[Hardware design source files]
━━━━━━━━━━━━━━━━━━━━
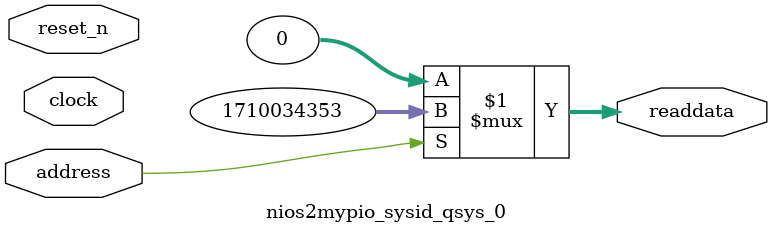
<source format=v>



// synthesis translate_off
`timescale 1ns / 1ps
// synthesis translate_on

// turn off superfluous verilog processor warnings 
// altera message_level Level1 
// altera message_off 10034 10035 10036 10037 10230 10240 10030 

module nios2mypio_sysid_qsys_0 (
               // inputs:
                address,
                clock,
                reset_n,

               // outputs:
                readdata
             )
;

  output  [ 31: 0] readdata;
  input            address;
  input            clock;
  input            reset_n;

  wire    [ 31: 0] readdata;
  //control_slave, which is an e_avalon_slave
  assign readdata = address ? 1710034353 : 0;

endmodule



</source>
━━━━━━━━━━━━━━━━━━━━
*PROBLEM REQUIREMENTS:* A faithful, word-for-word version of the records above is needed, with no images in it.

*WORKED SOLUTION:*
<source format=v>



// synthesis translate_off
`timescale 1ns / 1ps
// synthesis translate_on

// turn off superfluous verilog processor warnings 
// altera message_level Level1 
// altera message_off 10034 10035 10036 10037 10230 10240 10030 

module nios2mypio_sysid_qsys_0 (
               // inputs:
                address,
                clock,
                reset_n,

               // outputs:
                readdata
             )
;

  output  [ 31: 0] readdata;
  input            address;
  input            clock;
  input            reset_n;

  wire    [ 31: 0] readdata;
  //control_slave, which is an e_avalon_slave
  assign readdata = address ? 1710034353 : 0;

endmodule



</source>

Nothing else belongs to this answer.